PROBLEM DETAILS:
Look through the data below for the line with "Document page, 1500x1125 pixels.", and transcribe it exactly together with each line after it up to and including the line with "Identify the document elements. Format: label [x1, y1, x2, y2].". Give nothing else.

RECORDS:
========

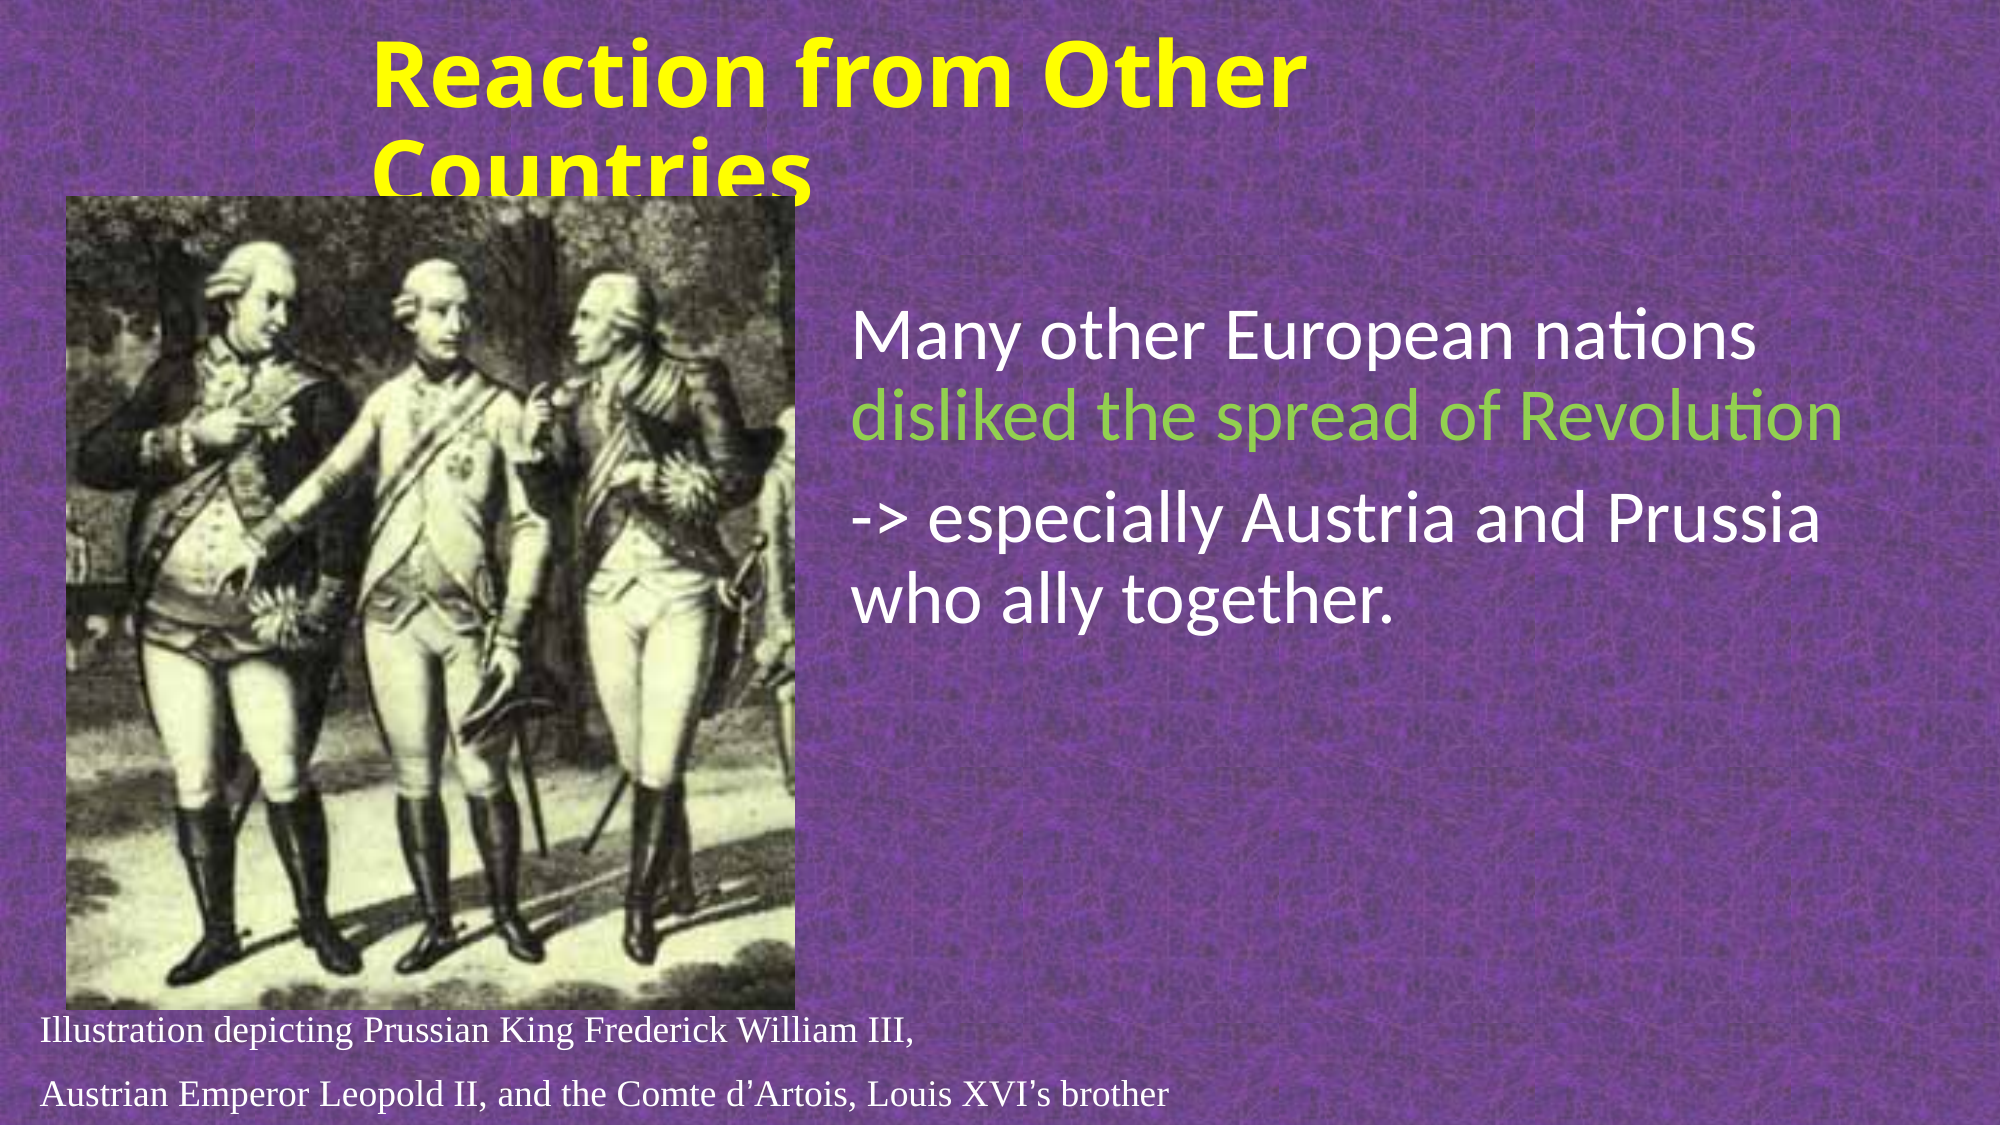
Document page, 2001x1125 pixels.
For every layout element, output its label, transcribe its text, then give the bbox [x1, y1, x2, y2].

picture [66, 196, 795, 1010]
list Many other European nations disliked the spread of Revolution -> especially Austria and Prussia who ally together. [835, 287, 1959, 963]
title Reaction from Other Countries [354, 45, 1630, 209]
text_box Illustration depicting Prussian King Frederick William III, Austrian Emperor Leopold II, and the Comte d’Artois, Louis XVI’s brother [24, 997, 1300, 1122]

========

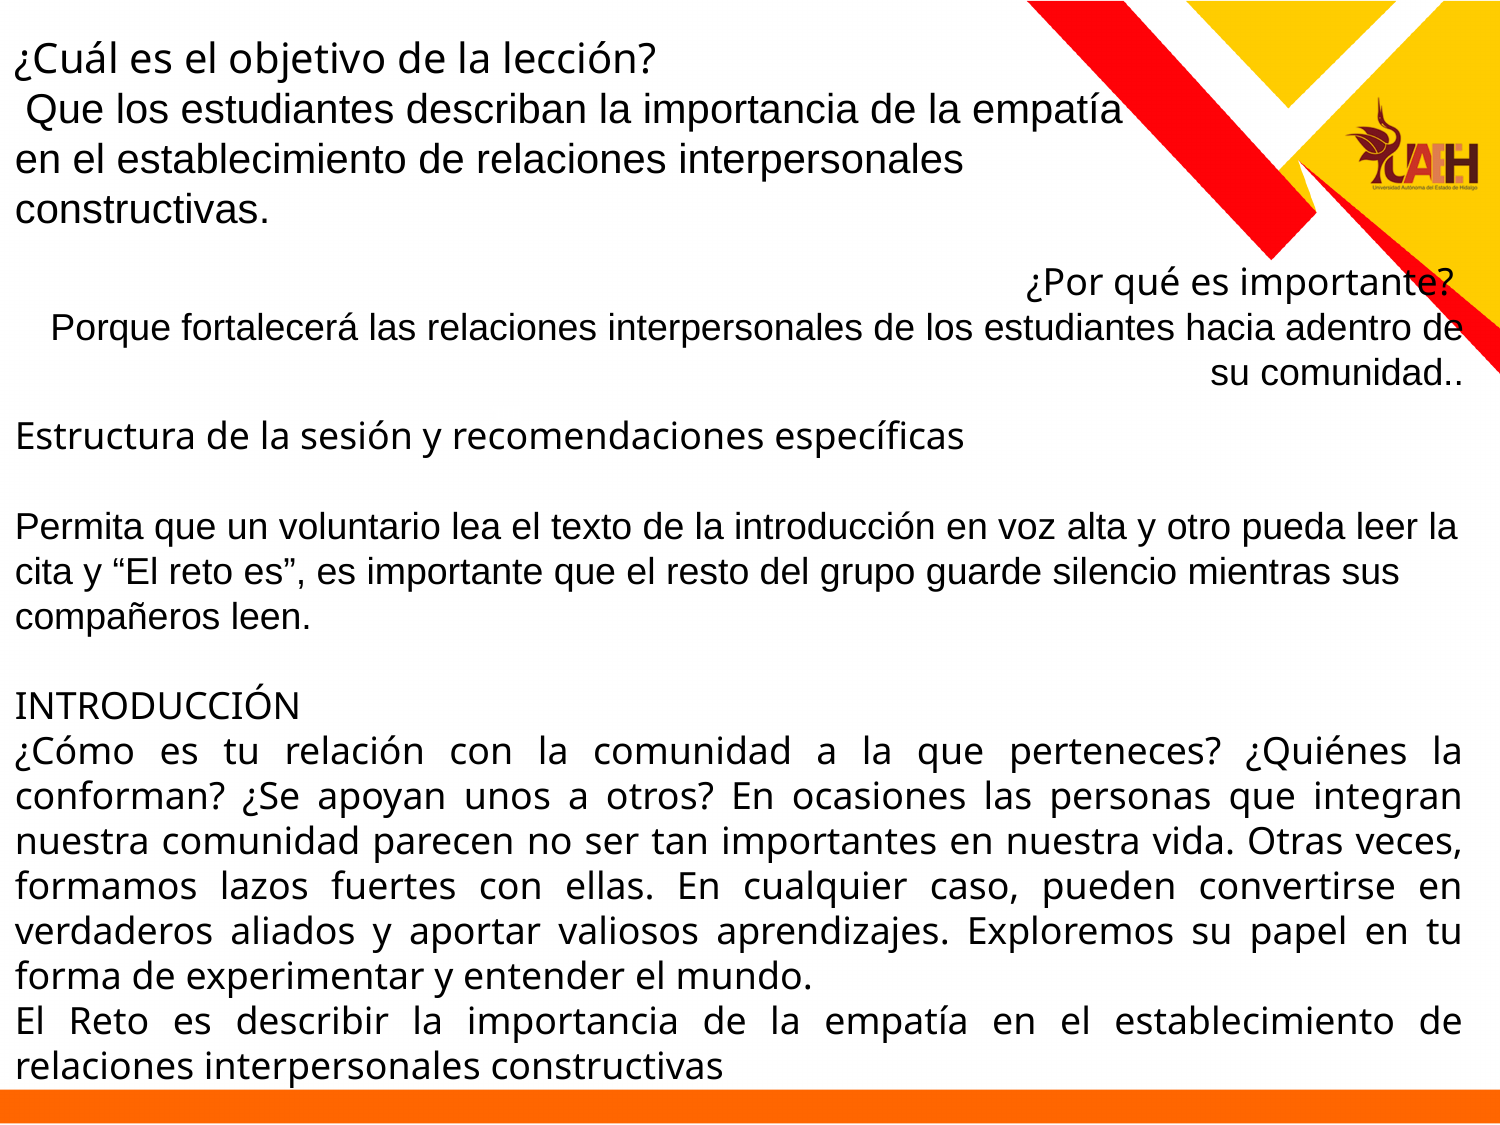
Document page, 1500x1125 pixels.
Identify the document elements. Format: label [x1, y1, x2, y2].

========

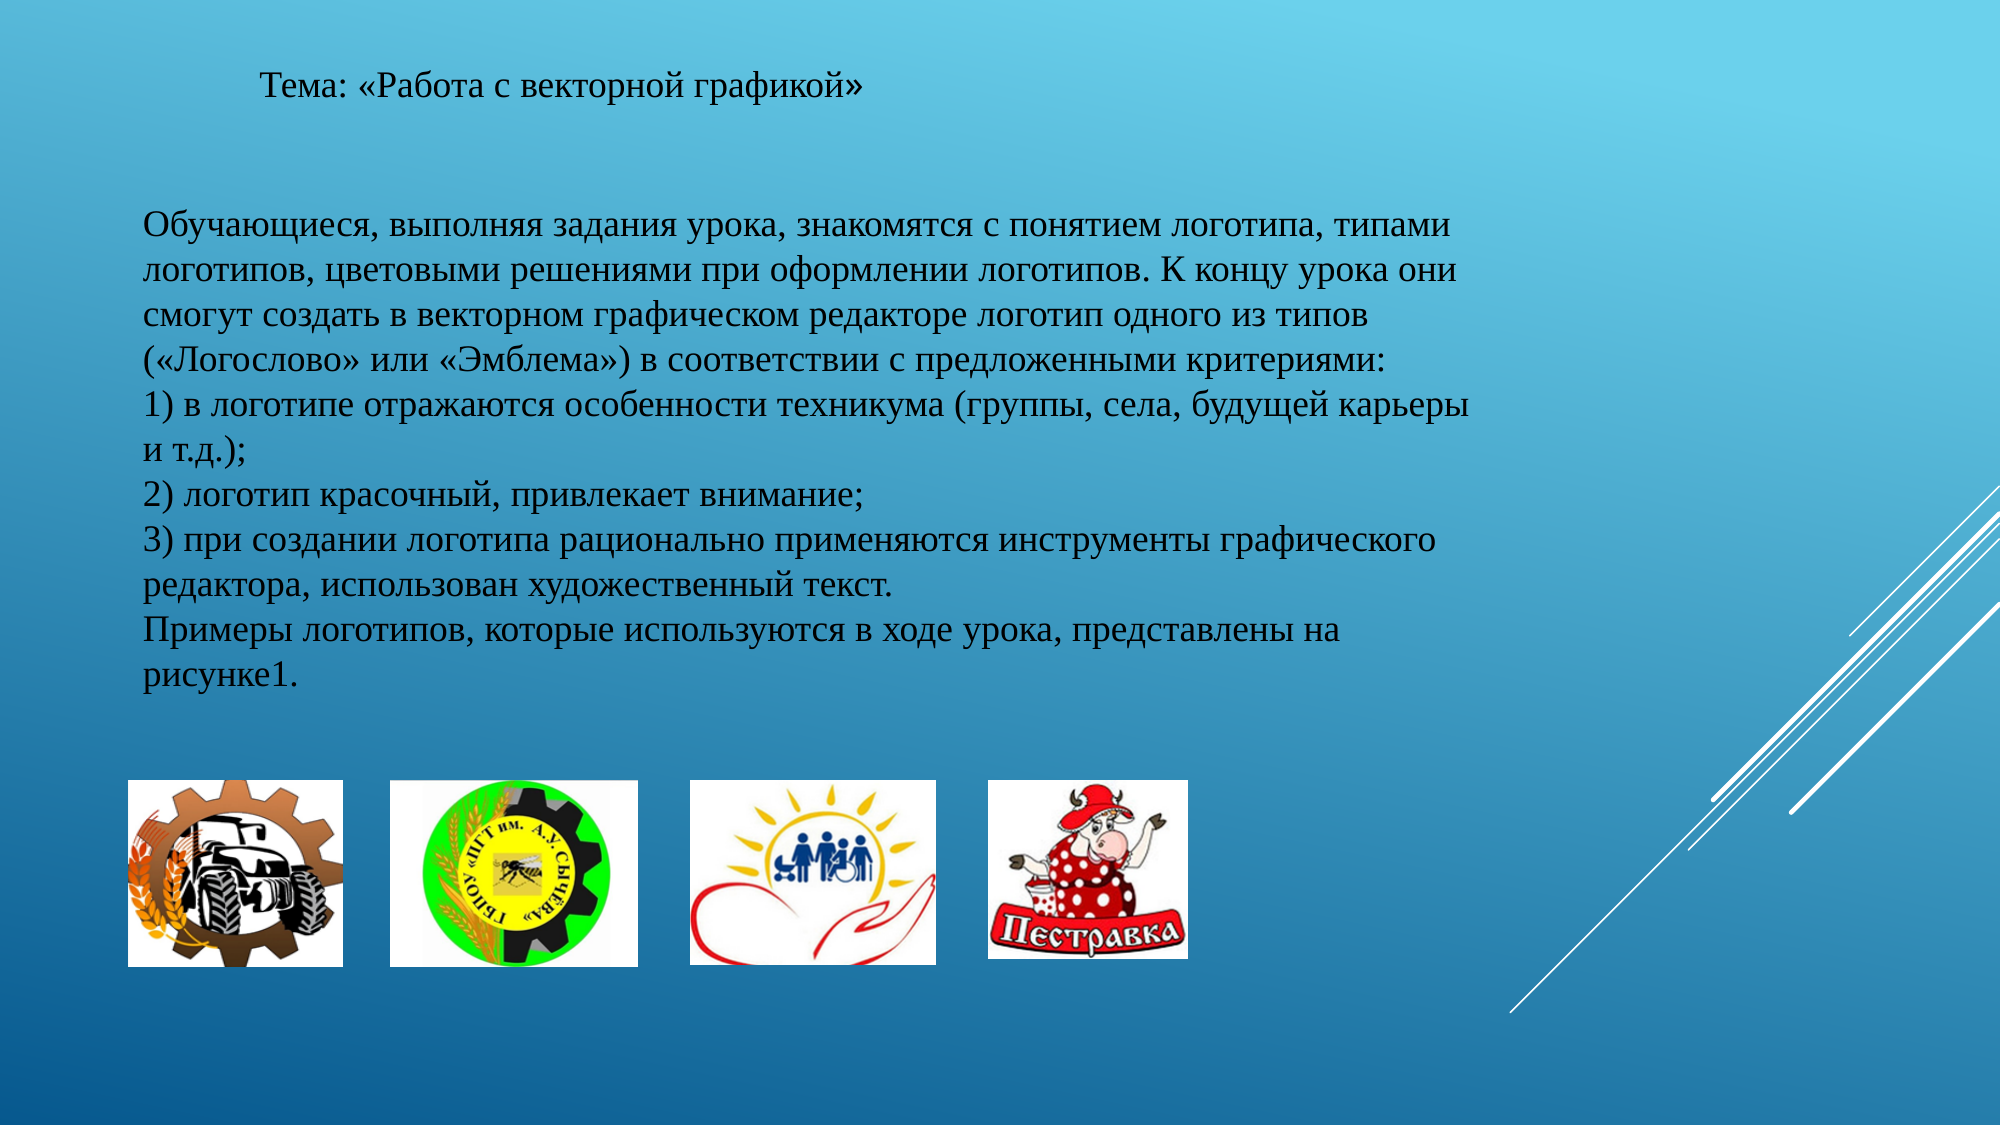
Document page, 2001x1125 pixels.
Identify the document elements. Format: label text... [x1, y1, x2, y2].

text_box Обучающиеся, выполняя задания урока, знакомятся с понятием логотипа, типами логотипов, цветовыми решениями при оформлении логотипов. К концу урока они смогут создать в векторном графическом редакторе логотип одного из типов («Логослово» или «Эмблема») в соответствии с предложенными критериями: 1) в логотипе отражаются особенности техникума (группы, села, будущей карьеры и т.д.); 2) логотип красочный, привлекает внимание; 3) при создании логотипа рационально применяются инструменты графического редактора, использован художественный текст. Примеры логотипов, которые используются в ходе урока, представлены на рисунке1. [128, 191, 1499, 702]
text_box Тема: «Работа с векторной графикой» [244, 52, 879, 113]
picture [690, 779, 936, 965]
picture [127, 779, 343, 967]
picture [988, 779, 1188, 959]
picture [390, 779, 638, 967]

========

OUTPUT FOR THIS EXERCISE:
Document page, 1500x1125 pixels.
Identify the document elements. Format: label [x1, y1, x2, y2].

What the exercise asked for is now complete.